Analysis with Event-Based Profiling
This section is a brief introduction to analysis with event-based
profiling. A CodeAnalyst project must already be opened by following
the directions under Creating a
CodeAnalyst Project, or by opening an existing CodeAnalyst
project. It also assumes that session settings have been established
and CodeAnalyst is ready to profile an application.
Event-based profiling uses the hardware performance event counters to
measure the number of specific kinds of events that occur during
execution. Processor clock cycles, retired instructions, data cache
accesses and data cache misses are examples of events. The specific
events to be measured are determined by the profile configuration that
is used to set up data collection. CodeAnalyst provides five
predefined profile configurations to collect performance data using
event-based sampling. These profile configurations are:
- Assess performance: Assess overall program performance.
- Investigate data access: Investigate how well software uses the data cache (DC).
- Investigate instruction access: Investigate how well software uses the instruction cache (IC).
- Investigate L2 cache access: Investigate how well software uses the unified level 2 (L2) cache.
- Investigate branching: Identify mispredicted branches and near returns.
These profile configurations cover the most common program performance issues of interest. Later in this section, we demonstrate how to select events and configure data collection in order to investigate issues that are not covered by the predefined profile configurations.
Assessing Performance
A drop-down list of the available profile configurations is included in the CodeAnalyst toolbar.
- Select the Assess performance profile configuration. This profile configuration is a good starting point for analysis because it generates an overview of program performance. The overall assessment may indicate one or more potential issues to be investigated in more detail by using one of the other predefined configurations (or by using a custom profile configuration of your own).
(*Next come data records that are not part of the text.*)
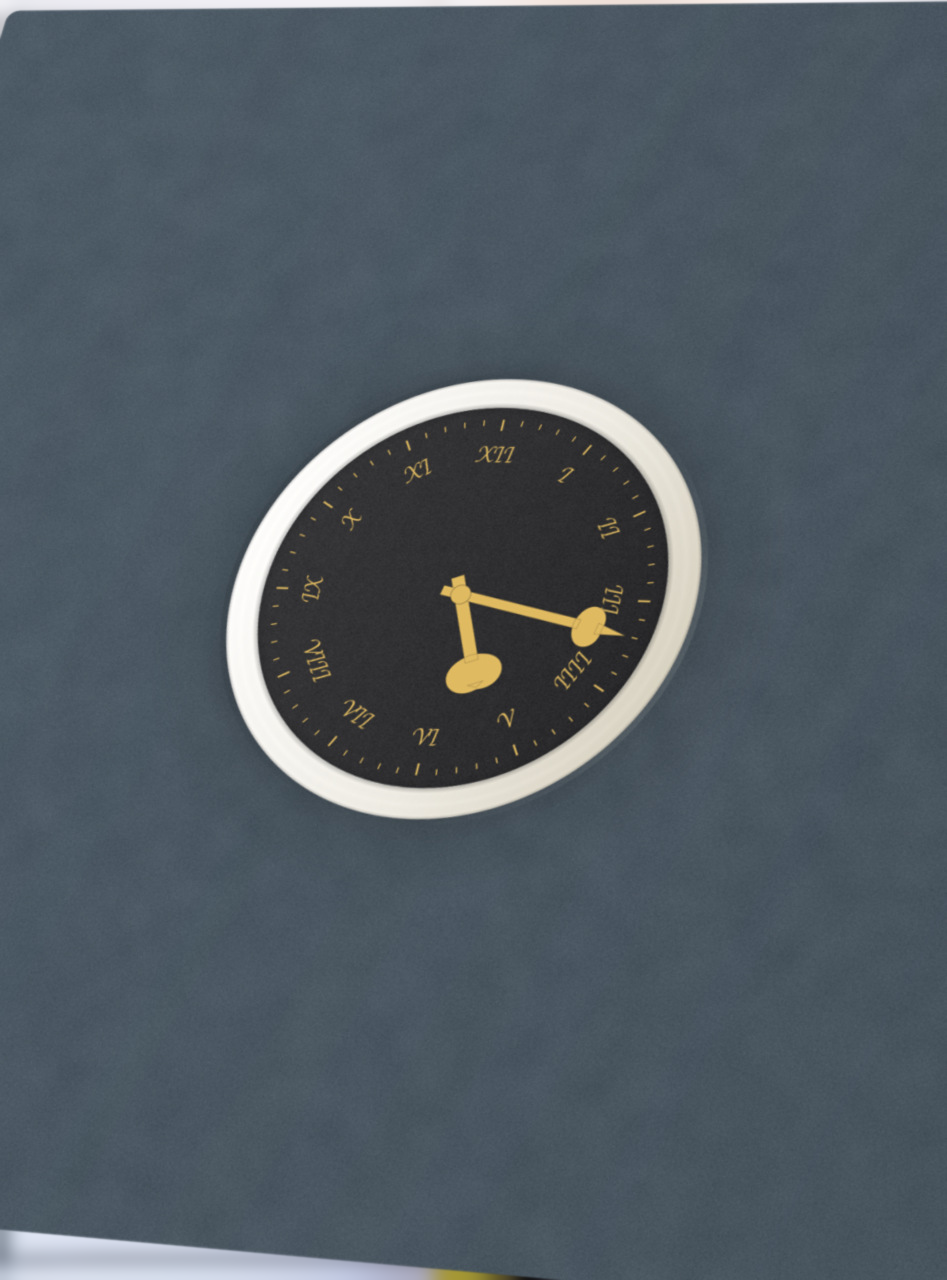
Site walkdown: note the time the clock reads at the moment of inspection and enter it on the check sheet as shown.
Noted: 5:17
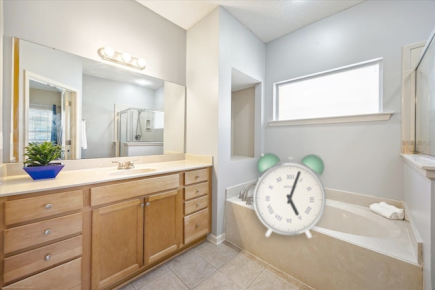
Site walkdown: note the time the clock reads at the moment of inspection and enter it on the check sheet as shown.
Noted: 5:03
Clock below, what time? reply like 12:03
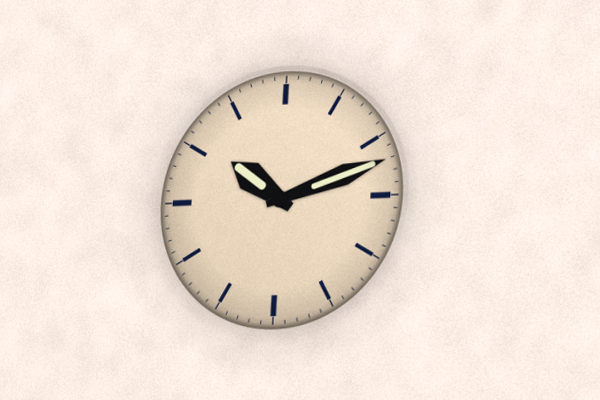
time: 10:12
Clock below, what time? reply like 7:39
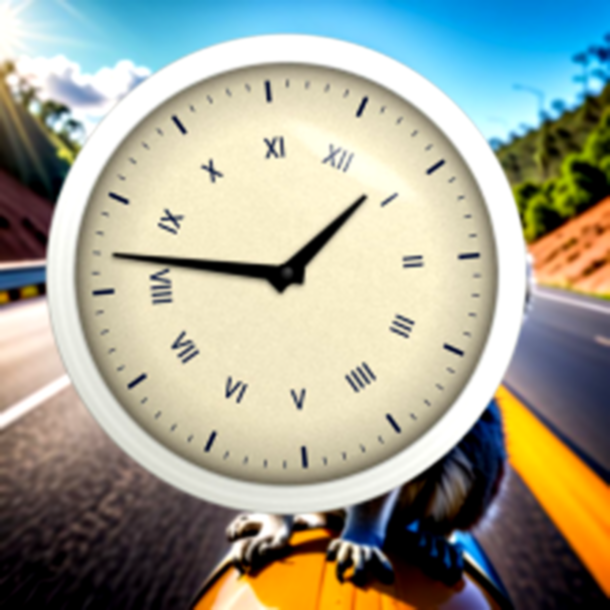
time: 12:42
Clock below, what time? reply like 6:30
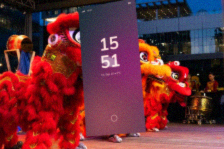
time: 15:51
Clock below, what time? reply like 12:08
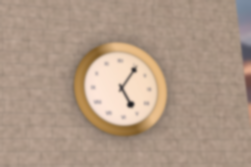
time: 5:06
- Click the Start button in the toolbar or
select Profile > Start to begin
profiling. CodeAnalyst starts data collection and launches the
application program that was specified in the session
settings. The session status displays in the status bar in the
lower left corner of the CodeAnalyst window. Session progress
displays in the lower right corner. The blank window is
the console window in which the application program,
“classic” is running.

When data collection is complete, CodeAnalyst processes the performance data and creates a new session under “EBP Sessions” in the session management area on the left side of the CodeAnalyst window. Results are shown in the System Data, System Graph and Processes tabs. The System Data table, System Graph and Processes table resemble and behave like their TBP counterparts. However, the type and number of event-based samples are shown instead of timer samples.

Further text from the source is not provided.